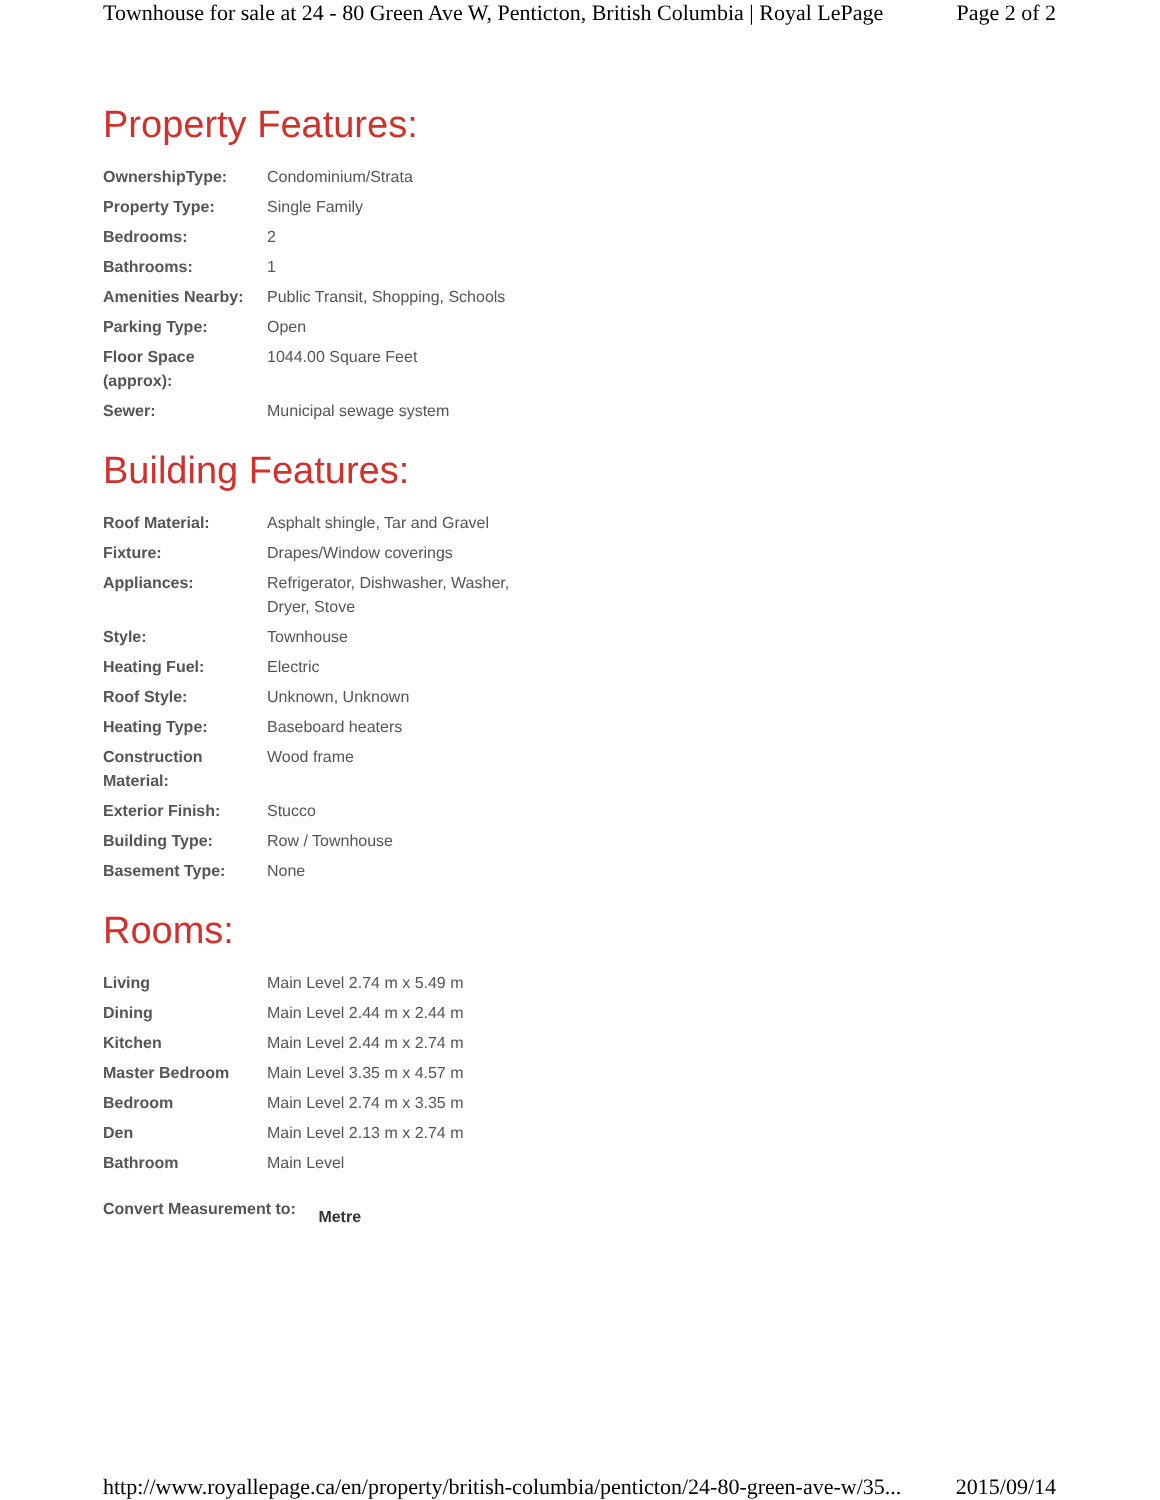Townhouse for sale at 24 - 80 Green Ave W, Penticton, British Columbia | Royal LePage Page 2 of 2
Property Features:
| OwnershipType: | Condominium/Strata |
| Property Type: | Single Family |
| Bedrooms: | 2 |
| Bathrooms: | 1 |
| Amenities Nearby: | Public Transit, Shopping, Schools |
| Parking Type: | Open |
| Floor Space (approx): | 1044.00 Square Feet |
| Sewer: | Municipal sewage system |
Building Features:
| Roof Material: | Asphalt shingle, Tar and Gravel |
| Fixture: | Drapes/Window coverings |
| Appliances: | Refrigerator, Dishwasher, Washer, Dryer, Stove |
| Style: | Townhouse |
| Heating Fuel: | Electric |
| Roof Style: | Unknown, Unknown |
| Heating Type: | Baseboard heaters |
| Construction Material: | Wood frame |
| Exterior Finish: | Stucco |
| Building Type: | Row / Townhouse |
| Basement Type: | None |
Rooms:
| Living | Main Level 2.74 m x 5.49 m |
| Dining | Main Level 2.44 m x 2.44 m |
| Kitchen | Main Level 2.44 m x 2.74 m |
| Master Bedroom | Main Level 3.35 m x 4.57 m |
| Bedroom | Main Level 2.74 m x 3.35 m |
| Den | Main Level 2.13 m x 2.74 m |
| Bathroom | Main Level |
Convert Measurement to: Metre
http://www.royallepage.ca/en/property/british-columbia/penticton/24-80-green-ave-w/35... 2015/09/14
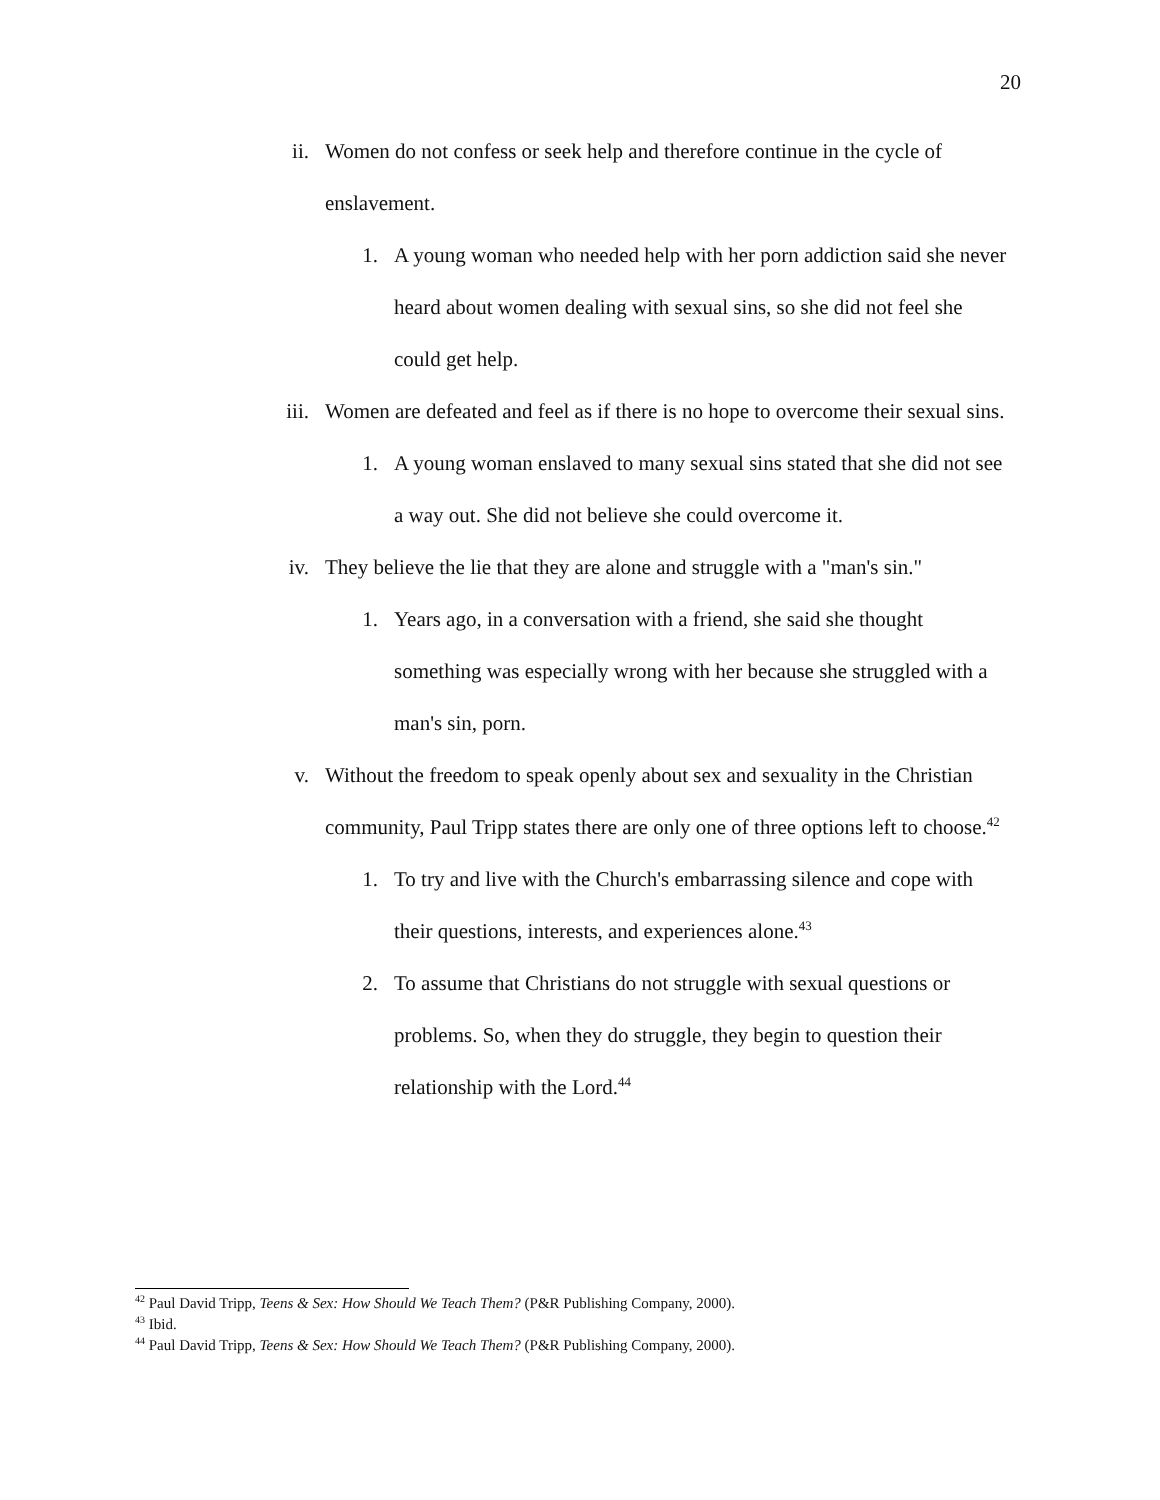20
ii. Women do not confess or seek help and therefore continue in the cycle of enslavement.
1. A young woman who needed help with her porn addiction said she never heard about women dealing with sexual sins, so she did not feel she could get help.
iii. Women are defeated and feel as if there is no hope to overcome their sexual sins.
1. A young woman enslaved to many sexual sins stated that she did not see a way out. She did not believe she could overcome it.
iv. They believe the lie that they are alone and struggle with a "man's sin."
1. Years ago, in a conversation with a friend, she said she thought something was especially wrong with her because she struggled with a man's sin, porn.
v. Without the freedom to speak openly about sex and sexuality in the Christian community, Paul Tripp states there are only one of three options left to choose.<sup>42</sup>
1. To try and live with the Church's embarrassing silence and cope with their questions, interests, and experiences alone.<sup>43</sup>
2. To assume that Christians do not struggle with sexual questions or problems. So, when they do struggle, they begin to question their relationship with the Lord.<sup>44</sup>
<sup>42</sup> Paul David Tripp, Teens & Sex: How Should We Teach Them? (P&R Publishing Company, 2000).
<sup>43</sup> Ibid.
<sup>44</sup> Paul David Tripp, Teens & Sex: How Should We Teach Them? (P&R Publishing Company, 2000).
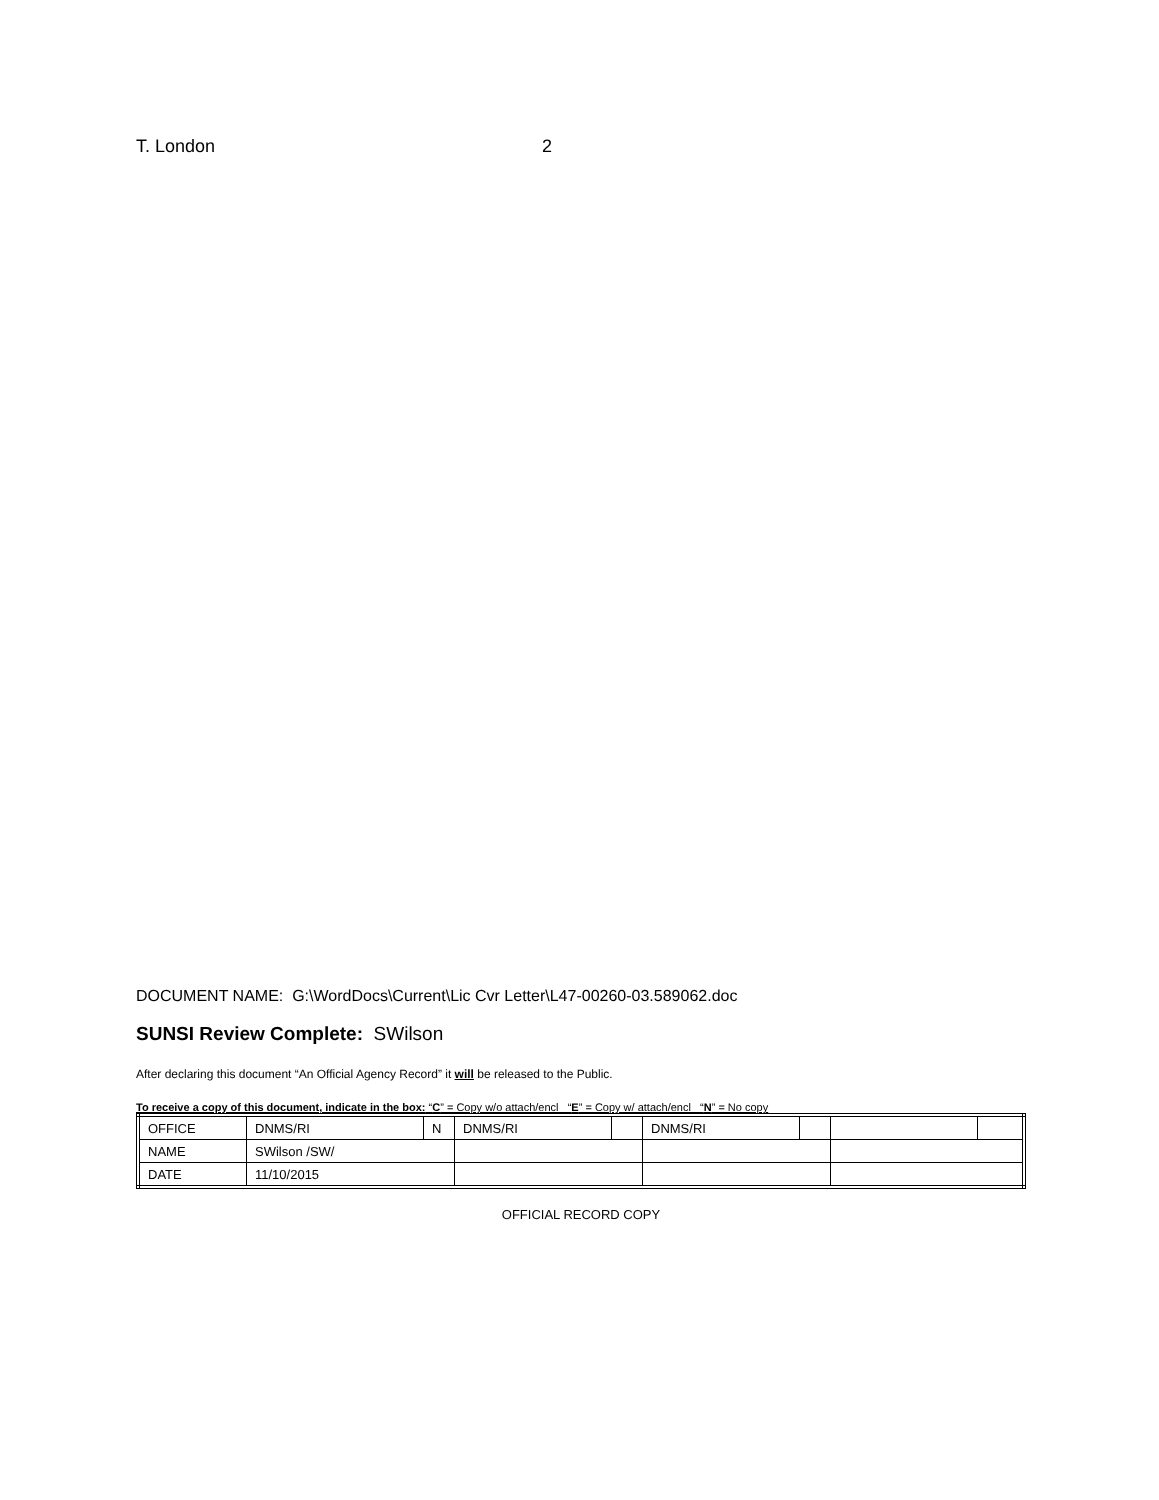T. London 2
DOCUMENT NAME: G:\WordDocs\Current\Lic Cvr Letter\L47-00260-03.589062.doc
SUNSI Review Complete: SWilson
After declaring this document “An Official Agency Record” it will be released to the Public.
To receive a copy of this document, indicate in the box: “C” = Copy w/o attach/encl “E” = Copy w/ attach/encl “N” = No copy
| OFFICE | DNMS/RI | N | DNMS/RI | | DNMS/RI | | | |
| NAME | SWilson /SW/ | | | | | | | |
| DATE | 11/10/2015 | | | | | | | |
OFFICIAL RECORD COPY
# # #
**WHAT YOU ARE ASKED TO DO:**
One line above contains "DNMS/RI | | | |". Output that line and each one after it, word for word, and nothing else.

**RESPONSE TO THE TASK:**
| OFFICE | DNMS/RI | N | DNMS/RI | | DNMS/RI | | | |
| NAME | SWilson /SW/ | | | | | | | |
| DATE | 11/10/2015 | | | | | | | |
OFFICIAL RECORD COPY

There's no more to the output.